WHAT IS EXPECTED>
Print all the data, keeping every line exactly as it is.

RECORDS FOR THE EXERCISE>
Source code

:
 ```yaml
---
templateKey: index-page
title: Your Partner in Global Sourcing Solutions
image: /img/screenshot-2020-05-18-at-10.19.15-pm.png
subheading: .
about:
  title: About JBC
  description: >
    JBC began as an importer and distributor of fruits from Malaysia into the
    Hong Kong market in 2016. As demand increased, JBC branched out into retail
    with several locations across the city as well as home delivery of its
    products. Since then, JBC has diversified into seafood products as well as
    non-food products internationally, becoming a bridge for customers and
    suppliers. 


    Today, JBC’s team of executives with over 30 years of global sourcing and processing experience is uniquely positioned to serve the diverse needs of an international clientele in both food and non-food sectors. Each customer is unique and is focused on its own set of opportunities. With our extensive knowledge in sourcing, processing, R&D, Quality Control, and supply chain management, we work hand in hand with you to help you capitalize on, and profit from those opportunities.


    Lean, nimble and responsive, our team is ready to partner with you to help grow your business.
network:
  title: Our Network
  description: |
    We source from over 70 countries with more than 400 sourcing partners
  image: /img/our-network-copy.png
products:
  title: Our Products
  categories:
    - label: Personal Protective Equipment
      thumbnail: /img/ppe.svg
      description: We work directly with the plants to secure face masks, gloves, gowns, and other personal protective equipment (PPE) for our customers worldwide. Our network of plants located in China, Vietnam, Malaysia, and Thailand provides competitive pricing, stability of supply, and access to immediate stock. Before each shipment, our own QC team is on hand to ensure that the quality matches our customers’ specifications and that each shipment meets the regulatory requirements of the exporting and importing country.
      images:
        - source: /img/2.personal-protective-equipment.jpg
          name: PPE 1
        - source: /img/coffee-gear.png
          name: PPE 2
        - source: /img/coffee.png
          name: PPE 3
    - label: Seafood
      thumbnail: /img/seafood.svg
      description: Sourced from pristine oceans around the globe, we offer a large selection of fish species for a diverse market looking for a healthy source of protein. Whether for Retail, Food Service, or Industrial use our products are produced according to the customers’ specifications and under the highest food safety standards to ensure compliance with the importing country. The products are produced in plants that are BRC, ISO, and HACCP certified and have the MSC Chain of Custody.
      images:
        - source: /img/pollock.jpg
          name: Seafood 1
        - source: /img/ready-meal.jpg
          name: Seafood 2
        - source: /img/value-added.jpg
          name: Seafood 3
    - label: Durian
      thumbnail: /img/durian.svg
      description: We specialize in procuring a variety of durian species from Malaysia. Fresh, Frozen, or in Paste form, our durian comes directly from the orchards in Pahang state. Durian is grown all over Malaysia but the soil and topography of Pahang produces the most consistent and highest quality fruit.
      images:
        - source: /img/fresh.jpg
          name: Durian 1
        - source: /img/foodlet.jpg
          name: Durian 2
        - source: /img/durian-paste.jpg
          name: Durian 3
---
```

SOLUTION>
Source code

:
 ```yaml
---
templateKey: index-page
title: Your Partner in Global Sourcing Solutions
image: /img/screenshot-2020-05-18-at-10.19.15-pm.png
subheading: .
about:
  title: About JBC
  description: >
    JBC began as an importer and distributor of fruits from Malaysia into the
    Hong Kong market in 2016. As demand increased, JBC branched out into retail
    with several locations across the city as well as home delivery of its
    products. Since then, JBC has diversified into seafood products as well as
    non-food products internationally, becoming a bridge for customers and
    suppliers. 


    Today, JBC’s team of executives with over 30 years of global sourcing and processing experience is uniquely positioned to serve the diverse needs of an international clientele in both food and non-food sectors. Each customer is unique and is focused on its own set of opportunities. With our extensive knowledge in sourcing, processing, R&D, Quality Control, and supply chain management, we work hand in hand with you to help you capitalize on, and profit from those opportunities.


    Lean, nimble and responsive, our team is ready to partner with you to help grow your business.
network:
  title: Our Network
  description: |
    We source from over 70 countries with more than 400 sourcing partners
  image: /img/our-network-copy.png
products:
  title: Our Products
  categories:
    - label: Personal Protective Equipment
      thumbnail: /img/ppe.svg
      description: We work directly with the plants to secure face masks, gloves, gowns, and other personal protective equipment (PPE) for our customers worldwide. Our network of plants located in China, Vietnam, Malaysia, and Thailand provides competitive pricing, stability of supply, and access to immediate stock. Before each shipment, our own QC team is on hand to ensure that the quality matches our customers’ specifications and that each shipment meets the regulatory requirements of the exporting and importing country.
      images:
        - source: /img/2.personal-protective-equipment.jpg
          name: PPE 1
        - source: /img/coffee-gear.png
          name: PPE 2
        - source: /img/coffee.png
          name: PPE 3
    - label: Seafood
      thumbnail: /img/seafood.svg
      description: Sourced from pristine oceans around the globe, we offer a large selection of fish species for a diverse market looking for a healthy source of protein. Whether for Retail, Food Service, or Industrial use our products are produced according to the customers’ specifications and under the highest food safety standards to ensure compliance with the importing country. The products are produced in plants that are BRC, ISO, and HACCP certified and have the MSC Chain of Custody.
      images:
        - source: /img/pollock.jpg
          name: Seafood 1
        - source: /img/ready-meal.jpg
          name: Seafood 2
        - source: /img/value-added.jpg
          name: Seafood 3
    - label: Durian
      thumbnail: /img/durian.svg
      description: We specialize in procuring a variety of durian species from Malaysia. Fresh, Frozen, or in Paste form, our durian comes directly from the orchards in Pahang state. Durian is grown all over Malaysia but the soil and topography of Pahang produces the most consistent and highest quality fruit.
      images:
        - source: /img/fresh.jpg
          name: Durian 1
        - source: /img/foodlet.jpg
          name: Durian 2
        - source: /img/durian-paste.jpg
          name: Durian 3
---
```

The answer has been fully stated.